-------- EXERCISE TEXT

GrammarViz 3.0 (the new version is out)

Build Status codecov.io License

GrammarViz 3.0 source code public repository. This code is released under GPL v.2.0.

For the detailed software description, please visit our demo site.

0.0 In a nutshell

GrammarViz 3.0 is a software for time series exploratory analysis with GUI and CLI interfaces. The GUI enables interactive time series exploration workflow that allows for variable length recurrent and anomalous patterns discovery from time series [4]: GrammarViz2 screen

It is implemented in Java and is based on continuous signal discretization with SAX, Grammatical Inference with Sequitur and Re-Pair, and algorithmic (Kolmogorov) complexity.

----------------
-------- PROVIDED DATA

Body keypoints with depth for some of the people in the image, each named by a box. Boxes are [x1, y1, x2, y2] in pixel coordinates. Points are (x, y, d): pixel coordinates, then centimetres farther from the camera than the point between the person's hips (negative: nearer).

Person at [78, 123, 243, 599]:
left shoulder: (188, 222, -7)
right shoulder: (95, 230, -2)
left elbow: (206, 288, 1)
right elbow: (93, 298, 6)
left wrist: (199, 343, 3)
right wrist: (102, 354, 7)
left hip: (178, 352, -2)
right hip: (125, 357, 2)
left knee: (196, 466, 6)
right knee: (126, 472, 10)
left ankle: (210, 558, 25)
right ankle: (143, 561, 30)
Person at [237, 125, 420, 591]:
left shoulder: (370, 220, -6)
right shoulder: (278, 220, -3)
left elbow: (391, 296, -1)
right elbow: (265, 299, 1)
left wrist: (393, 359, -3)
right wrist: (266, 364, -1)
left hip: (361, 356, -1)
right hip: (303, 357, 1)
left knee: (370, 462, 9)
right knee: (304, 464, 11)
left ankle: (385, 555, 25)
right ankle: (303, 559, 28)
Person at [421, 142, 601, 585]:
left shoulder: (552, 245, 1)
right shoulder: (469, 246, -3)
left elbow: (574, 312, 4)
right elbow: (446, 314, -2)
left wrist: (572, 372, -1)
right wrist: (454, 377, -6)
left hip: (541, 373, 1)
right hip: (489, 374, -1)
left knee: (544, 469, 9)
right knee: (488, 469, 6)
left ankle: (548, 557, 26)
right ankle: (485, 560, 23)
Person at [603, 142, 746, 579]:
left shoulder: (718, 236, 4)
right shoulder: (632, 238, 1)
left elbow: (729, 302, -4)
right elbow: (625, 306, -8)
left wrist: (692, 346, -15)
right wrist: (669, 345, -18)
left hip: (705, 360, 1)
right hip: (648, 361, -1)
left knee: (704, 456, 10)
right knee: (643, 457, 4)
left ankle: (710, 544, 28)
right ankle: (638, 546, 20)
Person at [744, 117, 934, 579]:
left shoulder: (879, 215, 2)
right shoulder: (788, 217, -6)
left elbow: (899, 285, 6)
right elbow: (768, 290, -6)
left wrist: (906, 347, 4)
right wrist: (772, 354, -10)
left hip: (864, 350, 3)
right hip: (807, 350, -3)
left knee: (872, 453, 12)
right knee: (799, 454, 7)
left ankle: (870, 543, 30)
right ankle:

----------------

PROBLEM SET:
**a.** Print the stretch of the GrammarViz 3.0 text from "Build Status codecov.io" through "our demo site." without changing a word.
**b.** Turn the paragraph of the GrammarViz 3.0 text that begins "It is implemented in Java" into a short bulleted list that keeps its main facts.
The entries have no connection to the GrammarViz 3.0 text.

ANSWERS TO THIS EXERCISE:
**a.**
Build Status codecov.io License

GrammarViz 3.0 source code public repository. This code is released under GPL v.2.0.

For the detailed software description, please visit our demo site.

**b.**
- Implemented in Java
- Based on continuous signal discretization with SAX
- Based on Grammatical Inference with Sequitur and Re-Pair
- Based on algorithmic (Kolmogorov) complexity